In Kerala, where climate change effects manifest as both excessive rainfall and periodic droughts, the relevance of the Sponge City concept is particularly pronounced. Historically, the coastal cities of Kerala naturally functioned as sponge cities, with extensive blue areas consisting of water bodies and fields. However, rapid and often uncontrolled urbanization has significantly diminished these crucial blue areas.
Sponge City: A Resilient Urban Planning Strategy for Kerala
In Kerala, a state abundant with wetlands, the challenges of urbanization and its impact on these crucial ecosystems are significant. Wetlands in Kerala—including paddy fields, mangroves, ponds, and streams—have undergone extensive filling both legally and illegally over the past few decades. This transformation has been driven not only by private interests but also for public projects, reflecting complex societal needs and values. Urbanization, often viewed as a societal advancement reflecting collective aspirations, also brings with it governance challenges that affect these natural resources.

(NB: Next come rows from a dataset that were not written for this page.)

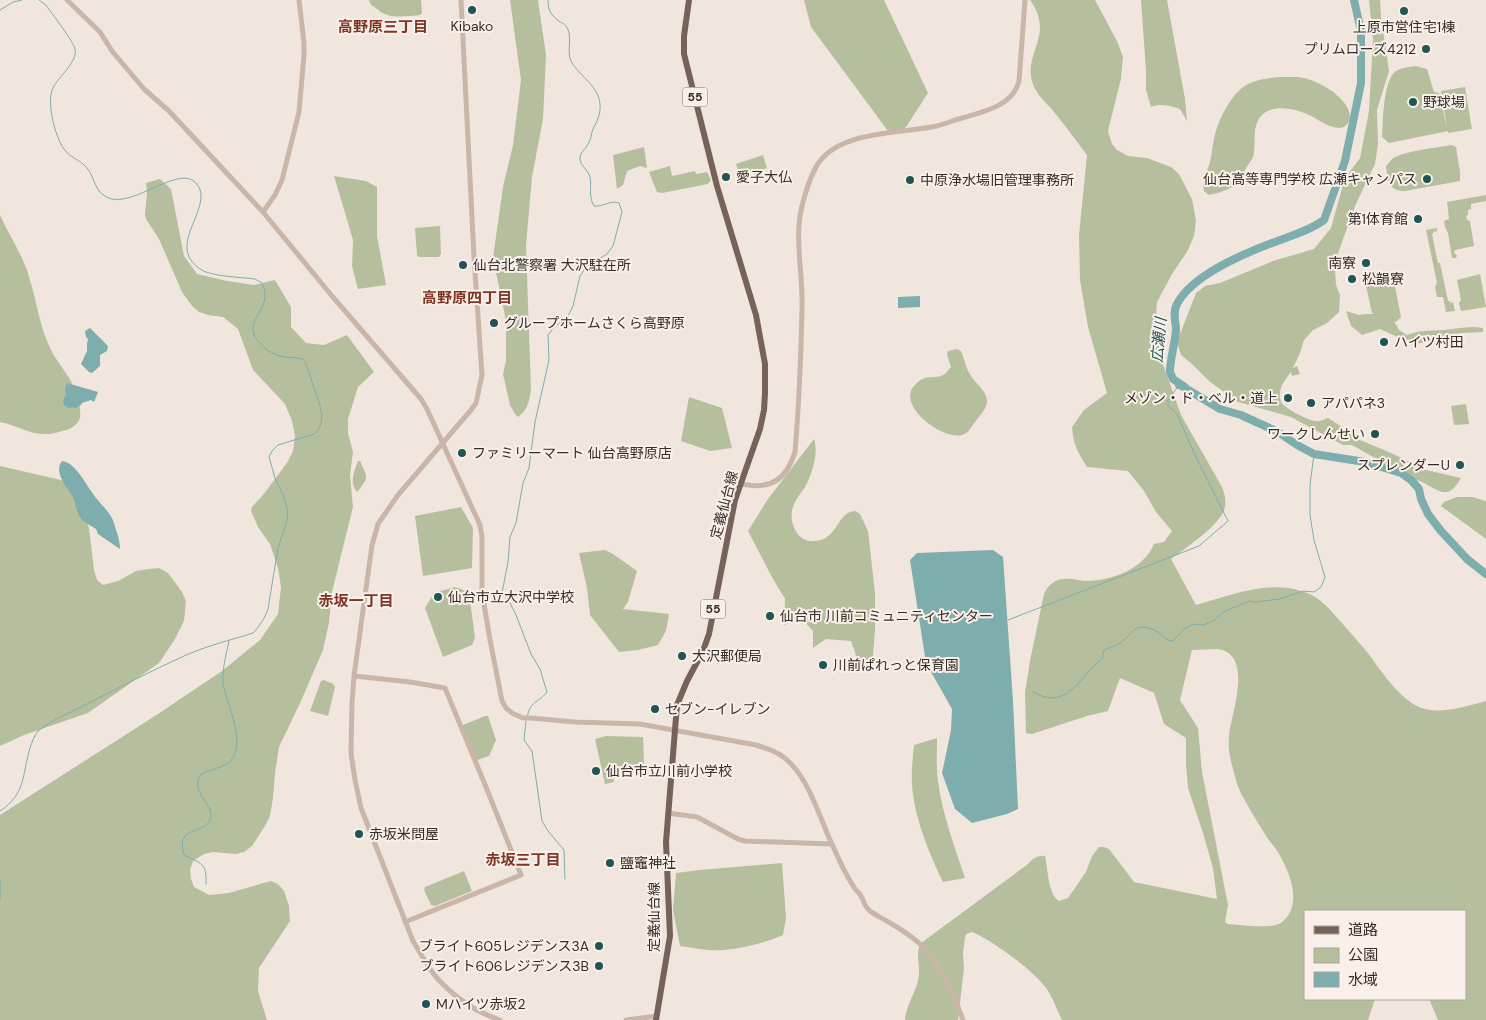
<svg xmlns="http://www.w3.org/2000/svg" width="1486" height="1020" viewBox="0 0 1486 1020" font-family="'DM Sans','Noto Sans JP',sans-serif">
	<rect width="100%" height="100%" fill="#f1e6dd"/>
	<path fill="#b6bf9d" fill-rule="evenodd" d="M369,0H421L422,13L420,15C405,16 389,20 377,9C373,6 370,5 369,0Z
		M510,0H538L546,55L543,119L532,177L526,245L531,390C529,401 528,410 518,417L515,414L510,405L503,374L506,361V321L493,258L503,187L513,145L521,80Z
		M804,0H884L928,93L906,127L891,135L811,27Z
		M1030,0H1095L1117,41L1123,57L1121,79L1108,131L1112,144L1117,150L1128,156L1147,158L1171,167L1179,174L1192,199L1196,221L1194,236L1187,252L1172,274L1157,302L1156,318L1157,337L1163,364L1181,415L1222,487C1225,495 1227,502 1224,510C1219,526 1184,549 1171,559L1196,605C1229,596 1267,580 1301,591C1320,596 1329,609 1342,623C1350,633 1359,642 1367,652C1382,671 1403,707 1430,710C1449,712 1468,706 1486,701V1020H1438L1429,999H1465V911H1305V999H1375L1368,1020H1062C1057,1010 1053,998 1046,988C1034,971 992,940 972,932L966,934L965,938L963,953L964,968L958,1020H905C906,1004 918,990 919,974C920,963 915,954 921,943L1028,864C1033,859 1037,855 1045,856C1048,869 1048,894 1059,901L1068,898L1086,872L1092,856L1099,847H1104L1109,849L1134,882L1217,899L1213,868L1203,833L1188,788L1186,764V738L1164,724L1154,693L1120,678L1108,711L1087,716L1032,734L1026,733L1025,693L1030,661L1044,594C1048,585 1055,579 1065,579C1072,578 1079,581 1085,581C1111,581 1144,569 1154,544L1164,542L1172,531L1156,512L1144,491L1128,471L1087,467C1078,453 1073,444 1072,427L1084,410L1107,393L1088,327L1080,280L1079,235L1087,155C1076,141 1066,126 1054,112C1047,103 1035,94 1032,81C1024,51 1055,35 1030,0ZM1217,649C1254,653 1232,712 1229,735C1228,745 1229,755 1232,765C1235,776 1237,787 1243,797C1250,810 1258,823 1266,836C1270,842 1276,848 1279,854C1291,874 1303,907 1281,923C1272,929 1239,925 1228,924L1225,922L1228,905L1202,772L1198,728L1180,700L1192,650Z
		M1141,0H1167L1185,99L1187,121L1180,109C1170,106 1160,103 1151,107L1146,90V71Z
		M1369,0H1380L1381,17L1389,71L1377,110L1378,144L1375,164L1355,206L1336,259L1335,268L1336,285L1340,295L1339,312L1327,323L1313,330L1304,340L1300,353L1293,368L1297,366L1300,374L1292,376L1291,372C1284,381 1277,390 1281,402C1284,408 1309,421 1316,421C1320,422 1325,419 1328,418L1347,430L1355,438L1389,452L1426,470L1461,478C1445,507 1435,483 1412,479L1352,445H1343L1291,417L1238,402L1209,381L1192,364L1181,355L1177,342L1196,293L1205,286L1220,283L1273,261L1314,249L1331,228L1345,178L1360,158L1369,111L1373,39Z
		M1416,66L1427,69L1434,92L1439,93L1447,128L1441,91L1465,87L1472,129L1448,133V131L1389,143L1382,137C1383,121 1383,80 1396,71C1402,67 1410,67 1416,66Z
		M1279,77C1285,77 1292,77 1298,77C1315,79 1341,93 1348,109C1350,114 1351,118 1348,123C1340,136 1319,120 1311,116C1297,109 1272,103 1261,116C1251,128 1257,143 1253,157C1251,161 1247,166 1245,170C1235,187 1229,191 1209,195L1204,191C1201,180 1207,173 1210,162C1212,154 1212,146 1214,139C1217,123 1229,98 1242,88C1252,80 1267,78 1279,77Z
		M1452,145L1456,147L1460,172V181L1405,191C1388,191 1388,181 1386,166C1389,163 1391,159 1395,157C1412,150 1434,148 1452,145Z
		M644,147L647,168L640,166L627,171L623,185L617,189L613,155Z
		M763,155L767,168L740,177L736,164Z
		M670,166L672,176L695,171L696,174L707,172L711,180L708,184L662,193L657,192L649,172Z
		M334,176L366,181L377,187V236L386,285L358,289L352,266L353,240Z
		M160,179L171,189L184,256L197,274L227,281L254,285L275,280L291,307V327L306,343L324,345L347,335L374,372L358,387L348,419V433L353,452L350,475L353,507L332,592L329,623L323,650L301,701L279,747L275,773L273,798L270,816L265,826L252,846L244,852L236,854L213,852L204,854L193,861L190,870L191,879L194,887L209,895L229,893L271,881L278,884L284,891L289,906L290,921L259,968L258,991L267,1020H0V815L158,714L222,671L260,640L278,614L281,587L278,568L270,544L258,527L251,511L252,507L263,495L287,463L293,451L295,436L292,421L285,404L253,370L238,329L223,317L208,315L199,312L192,306L182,292L159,239L146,219L145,214L147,193L146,183Z
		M1486,195V201L1471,204V209L1468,210V215L1466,216L1467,220L1470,221L1474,246L1455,250L1454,253L1457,255L1456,258H1452L1448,233L1445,227L1444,221L1449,219L1447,202Z
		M0,215C10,237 24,257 30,280C37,303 40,328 51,350C57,363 70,375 74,389C77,398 84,413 78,422C74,427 69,430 62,431C35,440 24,427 0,422Z
		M440,226L441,254L439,257H419L417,255L415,228Z
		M1437,228V232L1435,231L1432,234L1438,263H1440L1448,301H1450V303L1453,302L1455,311L1446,312L1443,297H1437L1435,287L1437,283L1426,230Z
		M1480,274L1486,307L1461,311L1459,303L1461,300L1457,280Z
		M1393,276L1401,317L1396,322L1394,321L1399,330L1407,335C1419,330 1430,331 1443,330C1457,329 1469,325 1483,328V332L1462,333L1427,336L1410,340L1402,339L1380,329L1362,335L1351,326L1346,311L1359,315L1365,314H1375L1372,313L1365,281Z
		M957,349L961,351C965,360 966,369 971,376C976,384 987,391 987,401C987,409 980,415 976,421C973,424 970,431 966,433C950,445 903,412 911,391C911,390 914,386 915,385C926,372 937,381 946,373C946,373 950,368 951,367L947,355L948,351Z
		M689,397L722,408L732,448L710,451L681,441Z
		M1466,404L1469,424L1454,425L1451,406Z
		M814,439C819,453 812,474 805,487C801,493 795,500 793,507C788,521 797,543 814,541C839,540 836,512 855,511L860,514L868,531L875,593V630L873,656L868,666L859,672L855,652L851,641L826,639L813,648V631L800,617L784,625L785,599L773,579L748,531L768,499Z
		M358,461H360C368,478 369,478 357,492C349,483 354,471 358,461Z
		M0,466L61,480L69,485L79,495L89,528L94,570L97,580L103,585L118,581L136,571L149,569L159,568L168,573L182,592L186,601L184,621L175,639L159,663L88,713L24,735L0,746Z
		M1457,497H1472L1486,501V539L1441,506L1444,502Z
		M461,507L473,528L472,568L423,576L415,516Z
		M605,550L613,554L637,571L628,602L623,609L669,614L666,631L658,645L638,650L619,652L590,615L587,588L579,553Z
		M455,587L469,592L475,638L472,645L443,657L425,608L434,593Z
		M324,680L333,684L335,687L328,716L310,711L321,681Z
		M485,716H488L496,740L489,756L477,760L463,727V725Z
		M606,736L643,737L644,764L612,767L614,782L605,784L595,739Z
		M937,738C937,752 936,767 938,781C942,814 955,847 965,878L943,882C929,853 914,817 912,784C911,771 913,757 914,745Z
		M782,863L786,918L783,935C763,944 729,952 707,950C698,949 689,947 680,946L673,910L676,873L699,870Z
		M464,871L472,891L435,906L431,905L424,890L425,887Z"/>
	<path fill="#7dadac" d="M920,296V307L898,308V297Z
		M90,328L108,346L107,351L100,355V366L92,373L89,372L81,364L87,351V344L88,339L86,337L85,331Z
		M67,383L98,392L94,402L91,400L82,403L81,405L76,408L71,407L70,409L64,405L63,400L66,395L65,389Z
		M62,461C74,462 85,482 91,491C96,500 111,512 114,523C116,531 120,539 120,549L98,534L96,529C90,525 83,522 80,517C76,511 76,503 73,497C67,488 53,472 62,461Z
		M993,550L1003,557L1013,701L1018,809L1007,814L972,823L955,809L942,773L951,730L952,709L926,663L910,560L917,553Z"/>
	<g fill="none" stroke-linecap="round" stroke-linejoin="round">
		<path stroke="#7dadac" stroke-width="1" d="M0,10L13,2L22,0
			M1008,620L1199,546L1228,521L1194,453L1179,418L1176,413L1168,406V400L1179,385
			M1033,692C1068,712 1078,677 1102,659L1104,650C1108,648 1114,647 1118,644C1133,636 1132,622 1152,629C1160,632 1162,639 1172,641L1177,637L1184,629L1194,624L1203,625L1213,621L1225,611L1237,606L1250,601L1255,602L1280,599L1303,591L1314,592L1321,587L1325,577L1314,540L1310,515V485L1314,454
			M527,717C531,700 537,704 547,692L540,669L531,654L516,615L510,603L502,593L508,562L510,537L516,523L523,483L529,468L535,422L549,360L548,335L554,327L567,318L573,306L580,276L586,267L607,254L613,246L622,212L619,203C610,200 603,207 594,206C588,196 592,187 590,177C588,169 579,165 580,157C581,151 586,149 588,144C591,140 591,134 593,129C597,122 601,113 600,104C599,87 581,77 572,63C565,52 574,37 566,26C566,25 561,22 560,22C551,15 548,11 548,0
			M526,721L524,740L532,751L542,821L548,831L564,850L565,879
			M0,811C26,794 22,775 30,748C32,742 34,736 38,731C51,720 70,713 85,705C118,688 151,671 184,656C206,646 231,640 253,633C260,626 265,618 268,609L278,548L287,520L288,511L283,495L275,478L269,457L272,451L278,445L314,434C329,422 318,400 313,385C310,376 308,367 303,359C295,357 287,358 280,356C272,354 265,349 260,343C241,324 266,314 265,294C265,290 263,286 262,283L255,279C239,277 221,277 206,272C199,269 193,264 189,257C178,233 215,201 195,182C176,164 125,216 102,194C94,187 94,176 87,168C81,160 70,158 64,149C55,137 46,101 53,88C58,77 78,62 75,49C74,42 52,14 46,5L39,0
			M0,881V900
			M206,884C207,862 201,864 184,855C175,825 203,835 210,820C217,805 188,793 201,774C209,770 220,768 227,764C250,748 226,704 223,683C222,670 226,655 229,641"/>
		<path stroke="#7dadac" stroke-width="8" d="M1179,385L1185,387L1173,379L1170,372C1170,358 1175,344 1176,330C1176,321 1172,313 1177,304C1192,275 1243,254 1272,243C1290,236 1309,231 1324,220L1345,161L1361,83V31L1354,0
			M1180,385L1220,409L1241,415L1278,432L1297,445L1314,454L1365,462L1401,473L1411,480L1419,489L1421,499L1428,514L1441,531L1467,559L1486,574"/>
		<path stroke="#c9b6a9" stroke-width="5" d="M67,0L100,32L112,51L144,89L169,111L263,212L332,296L421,399L427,409L480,525L482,537V592L490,640L502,701L506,708L512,713L523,718H531L575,722L640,724L756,745C769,749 781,753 790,763C809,781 820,818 831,842C838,857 846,877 856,890C858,892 860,894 861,896C866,904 862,904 871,912C888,922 908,932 922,946C941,965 954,995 963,1020
			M461,0L474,257L482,375L476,403L471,410L398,495L378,524L372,545L354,676L352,703L351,753L355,780L361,808L413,941C420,953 427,966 436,977C453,996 476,1012 500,1020
			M263,212L275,195L282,180L299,112L304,55V43L299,0
			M1410,342L1458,336
			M742,484C771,490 786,480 795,452C799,404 801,356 802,308C803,280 797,252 799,225C800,208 808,182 816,167C836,130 901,134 937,126C945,124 954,120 962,118C983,112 1013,106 1019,81L1025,0
			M354,676L410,682L445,688L488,792L521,875L405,922
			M668,813L697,817L738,839L745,841L832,844
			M626,1020L657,1016"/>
		<path stroke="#77625a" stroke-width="6" d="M656,1020L670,936L666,842L677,705L687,681L703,651L709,634L735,500L760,429L764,410L765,393V364L756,315L717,186L684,54V36L689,0"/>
	</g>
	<g fill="#205556" stroke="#f9f1e9" stroke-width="2">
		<circle cx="472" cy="10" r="5"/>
		<circle cx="1404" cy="11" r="5"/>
		<circle cx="1426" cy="49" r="5"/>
		<circle cx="1413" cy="102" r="5"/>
		<circle cx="726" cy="177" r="5"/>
		<circle cx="1427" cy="179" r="5"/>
		<circle cx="910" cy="180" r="5"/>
		<circle cx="1418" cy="219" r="5"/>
		<circle cx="1366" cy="263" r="5"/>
		<circle cx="463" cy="265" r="5"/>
		<circle cx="1352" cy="279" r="5"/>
		<circle cx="494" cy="323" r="5"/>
		<circle cx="1384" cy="342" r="5"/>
		<circle cx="1288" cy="398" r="5"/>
		<circle cx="1311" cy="403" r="5"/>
		<circle cx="1375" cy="434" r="5"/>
		<circle cx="462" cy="453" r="5"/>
		<circle cx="1460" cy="465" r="5"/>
		<circle cx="438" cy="597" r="5"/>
		<circle cx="770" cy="616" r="5"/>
		<circle cx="682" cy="656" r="5"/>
		<circle cx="823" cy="665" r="5"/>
		<circle cx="655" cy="709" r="5"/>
		<circle cx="596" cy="771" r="5"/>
		<circle cx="359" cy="834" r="5"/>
		<circle cx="610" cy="863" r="5"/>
		<circle cx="599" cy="946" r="5"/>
		<circle cx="599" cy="966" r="5"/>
		<circle cx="426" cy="1004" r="5"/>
	</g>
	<g text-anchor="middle" stroke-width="4" stroke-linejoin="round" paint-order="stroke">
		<g fill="#f9f1e9" stroke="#706763" stroke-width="1">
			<rect x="682.5" y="87.5" width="25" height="19" rx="4"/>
			<rect x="700.5" y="599.5" width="25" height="19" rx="4"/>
		</g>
		<g font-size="12" font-weight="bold" fill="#362c29">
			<text x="695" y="101">55</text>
			<text x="713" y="613">55</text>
		</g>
		<g font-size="14" fill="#362c29" stroke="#f9f1e9" text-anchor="start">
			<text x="472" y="31" text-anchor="middle">Kibako</text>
			<text x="1404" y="32" text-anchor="middle">上原市営住宅1棟</text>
			<text x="1416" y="54" text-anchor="end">プリムローズ4212</text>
			<text x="1423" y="107">野球場</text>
			<text x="736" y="182">愛子大仏</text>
			<text x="1417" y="184" text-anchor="end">仙台高等専門学校 広瀬キャンパス</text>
			<text x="920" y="185">中原浄水場旧管理事務所</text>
			<text x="1408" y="224" text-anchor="end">第1体育館</text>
			<text x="1356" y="268" text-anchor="end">南寮</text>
			<text x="473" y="270">仙台北警察署 大沢駐在所</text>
			<text x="1362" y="284">松韻寮</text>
			<text x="504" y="328">グループホームさくら高野原</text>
			<text x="1394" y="347">ハイツ村田</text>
			<text x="1278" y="403" text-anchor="end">メゾン・ド・ベル・道上</text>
			<text x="1321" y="408">アパパネ3</text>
			<text x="1365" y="439" text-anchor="end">ワークしんせい</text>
			<text x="472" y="458">ファミリーマート 仙台高野原店</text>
			<text x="1450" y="470" text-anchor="end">スプレンダーU</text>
			<text x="448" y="602">仙台市立大沢中学校</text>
			<text x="780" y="621">仙台市 川前コミュニティセンター</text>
			<text x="692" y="661">大沢郵便局</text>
			<text x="833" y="670">川前ぱれっと保育園</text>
			<text x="665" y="714">セブン-イレブン</text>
			<text x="606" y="776">仙台市立川前小学校</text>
			<text x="369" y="839">赤坂米問屋</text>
			<text x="620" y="868">鹽竈神社</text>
			<text x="589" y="951" text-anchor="end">ブライト605レジデンス3A</text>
			<text x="589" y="971" text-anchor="end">ブライト606レジデンス3B</text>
			<text x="436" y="1009">Mハイツ赤坂2</text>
		</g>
		<g font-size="14" fill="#362c29" stroke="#f9f1e9">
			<text transform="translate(724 505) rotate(-75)" y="5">定義仙台線</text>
			<text transform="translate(654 917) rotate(-90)" y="5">定義仙台線</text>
		</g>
		<g font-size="15" font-weight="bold" fill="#813625" stroke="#f9f1e9">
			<text x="383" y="32">高野原三丁目</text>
			<text x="467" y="303">高野原四丁目</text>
			<text x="356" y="606">赤坂一丁目</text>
			<text x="523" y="865">赤坂三丁目</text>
		</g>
		<g font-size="15" font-style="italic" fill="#205556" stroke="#f9f1e9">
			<text transform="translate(1159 340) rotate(-85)" y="5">広瀬川</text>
		</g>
	</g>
	<rect x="1304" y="910" width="162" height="90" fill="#f9f1e9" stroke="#aba29c"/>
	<rect x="1314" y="926" width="25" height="8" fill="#77625a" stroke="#aba29c"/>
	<text x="1348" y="935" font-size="15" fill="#362c29">道路</text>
	<rect x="1314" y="948" width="25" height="15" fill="#b6bf9d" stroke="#aba29c"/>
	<text x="1348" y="960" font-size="15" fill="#362c29">公園</text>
	<rect x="1314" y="972" width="25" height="15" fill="#7dadac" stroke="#aba29c"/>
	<text x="1348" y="985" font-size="15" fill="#362c29">水域</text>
</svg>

The responsibility for managing and protecting wetlands cannot be ascribed solely to one entity; it is a shared duty that involves various levels of governance, including the government, local authorities, public departments, and the citizenry, along with market forces. This complex governance ecosystem must balance private and public interests, which often intersect and sometimes conflict, particularly in the use of natural resources like wetlands.
Private encroachments on water bodies often arise from basic human needs, such as housing, as seen in the Life Houses in Kuttanad, which are constructed on reclaimed land. These are not just expressions of private luxury but also reflect a public interest in providing social equality and housing. Similarly, public encroachments, such as those for infrastructure like roads, are responses to increasing population density and the need for enhanced transportation networks in urban areas. These developments, while necessary, tend to encroach upon and often degrade water bodies and drainage systems.
In essence, both individual actions and regulatory frameworks share the responsibility for managing the impacts of urbanization on wetlands. It is crucial for governance systems to evolve and address these complexities by improving regulatory measures and encouraging responsible behavior among all stakeholders. Addressing these challenges is not just about enforcing regulations but also about fostering a collective responsibility that aligns with both the immediate needs and long-term sustainability goals of society.